(Dataset entries)
------------------------------------------------------------
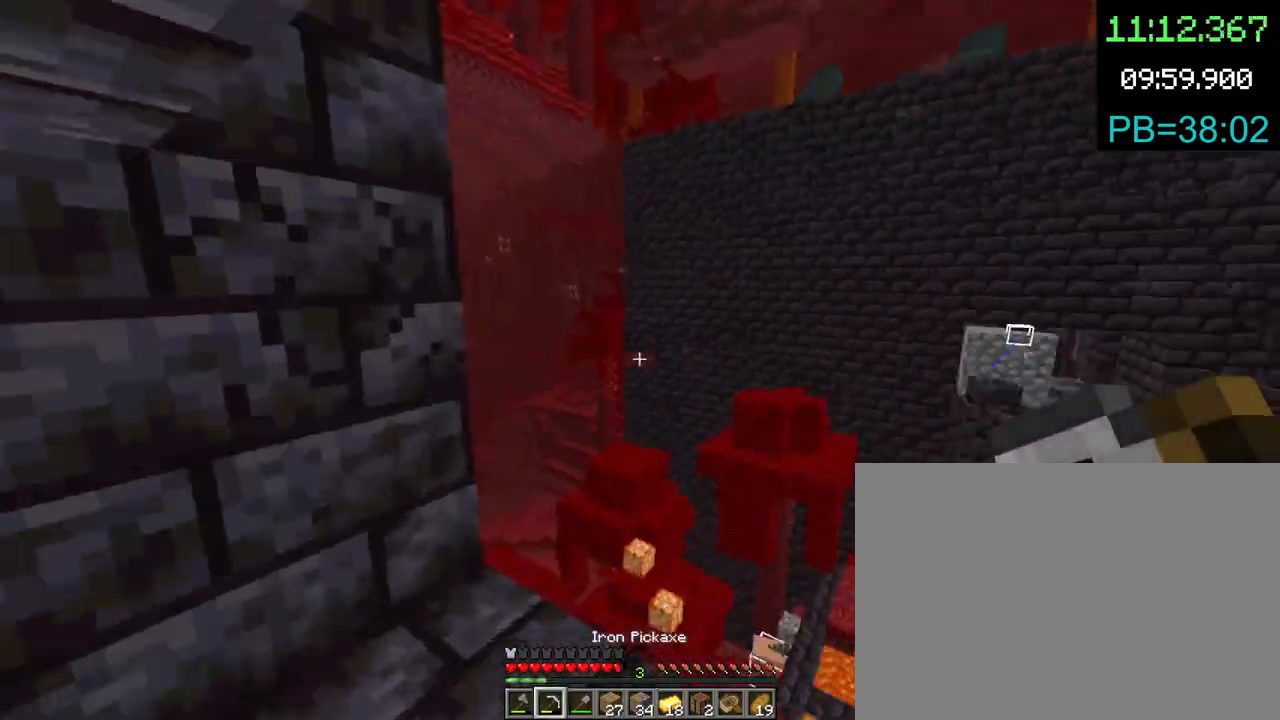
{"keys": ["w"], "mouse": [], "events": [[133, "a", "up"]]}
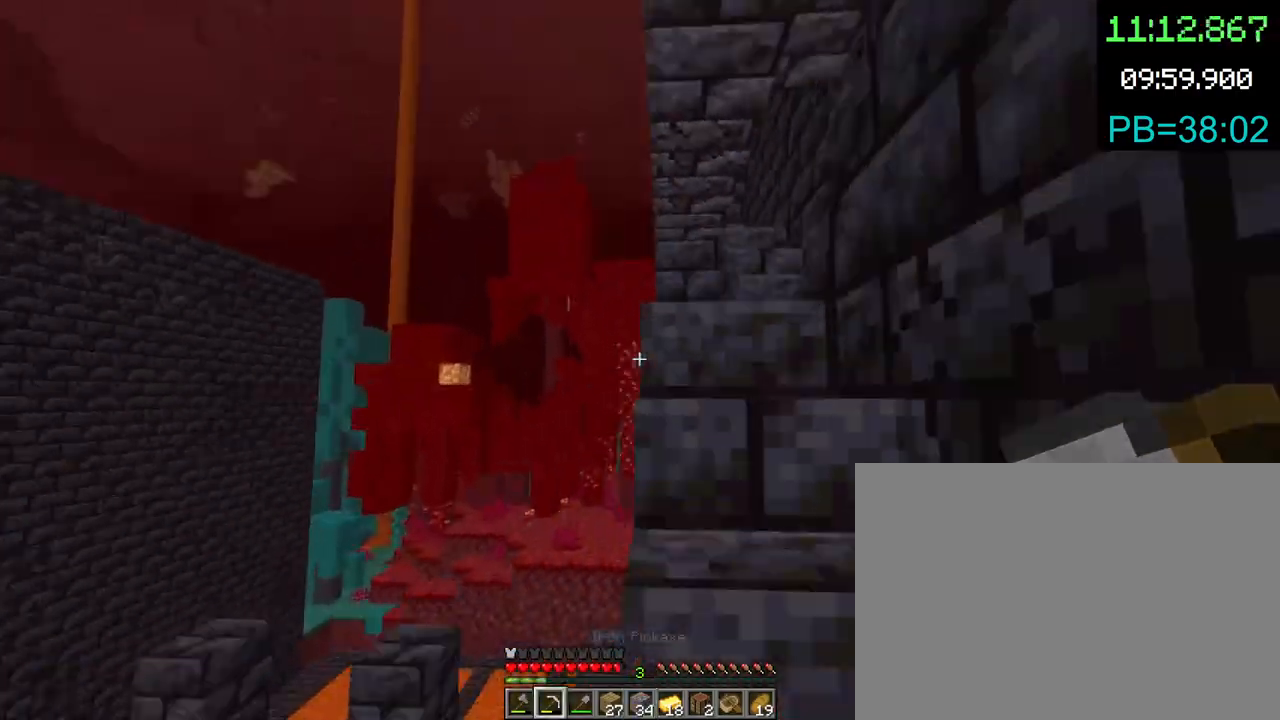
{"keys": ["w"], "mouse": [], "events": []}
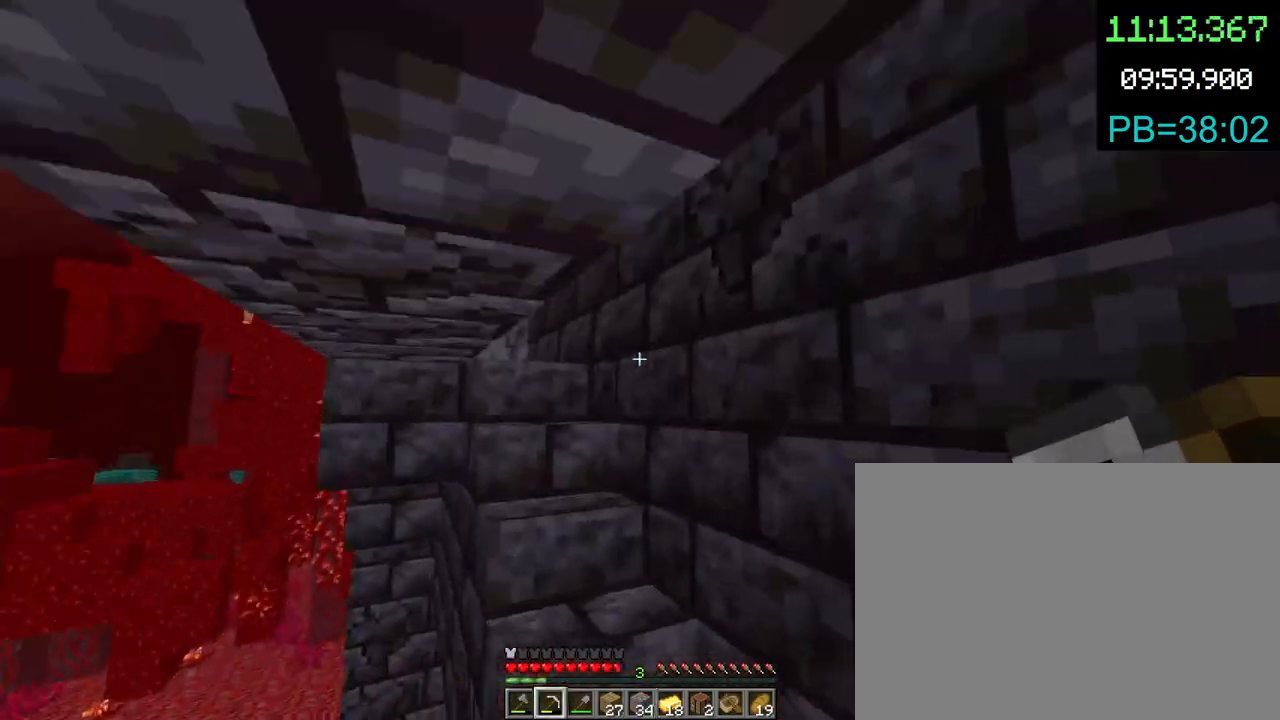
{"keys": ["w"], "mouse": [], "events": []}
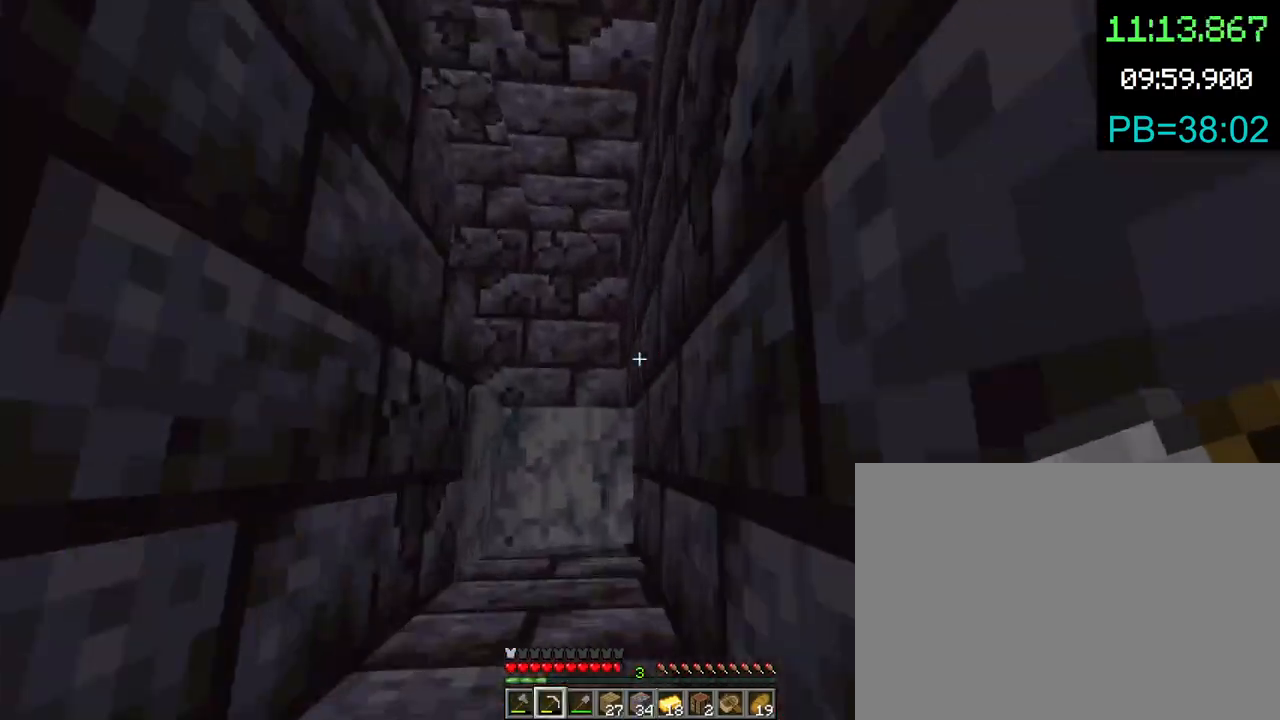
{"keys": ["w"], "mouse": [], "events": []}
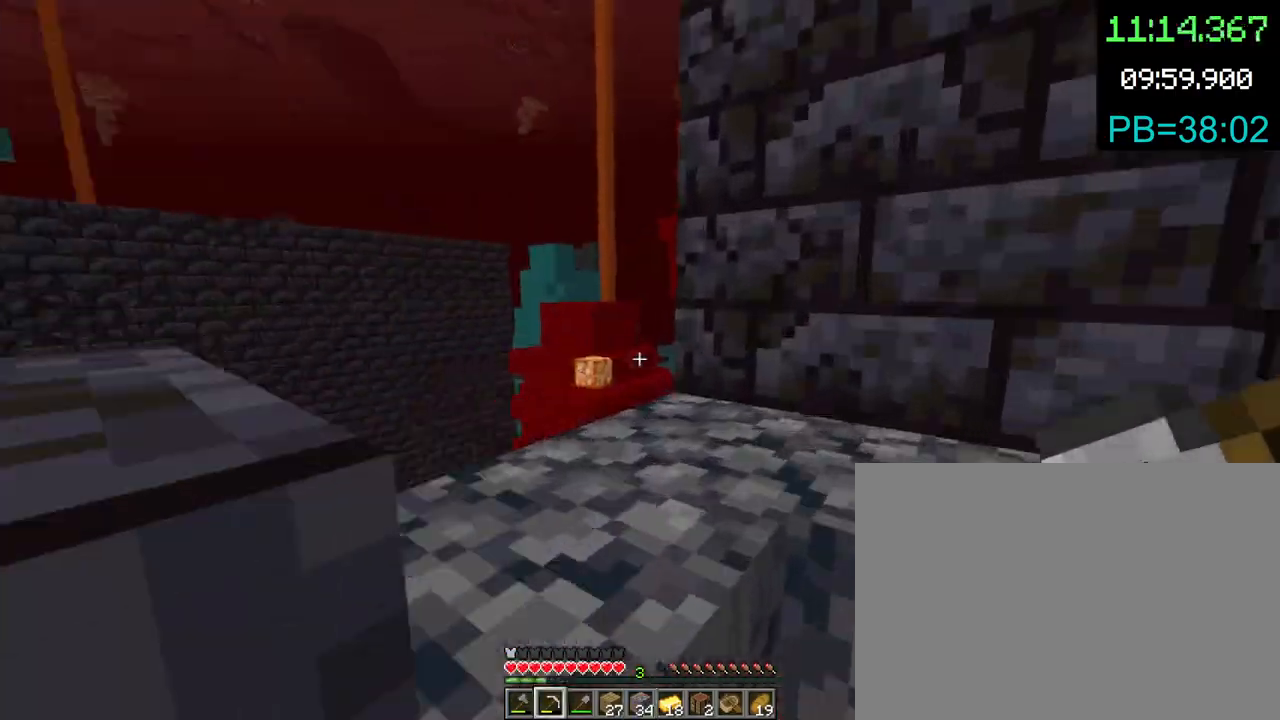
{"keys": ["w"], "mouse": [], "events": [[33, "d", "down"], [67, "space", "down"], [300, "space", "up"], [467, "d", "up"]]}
------------------------------------------------------------
ABOUT THIS TASK: Above are the records; give them all again exactly, apart from the pictures.

SOLUTION FOR THIS TASK:
{"keys": ["w"], "mouse": [], "events": [[133, "a", "up"]]}
{"keys": ["w"], "mouse": [], "events": []}
{"keys": ["w"], "mouse": [], "events": []}
{"keys": ["w"], "mouse": [], "events": []}
{"keys": ["w"], "mouse": [], "events": [[33, "d", "down"], [67, "space", "down"], [300, "space", "up"], [467, "d", "up"]]}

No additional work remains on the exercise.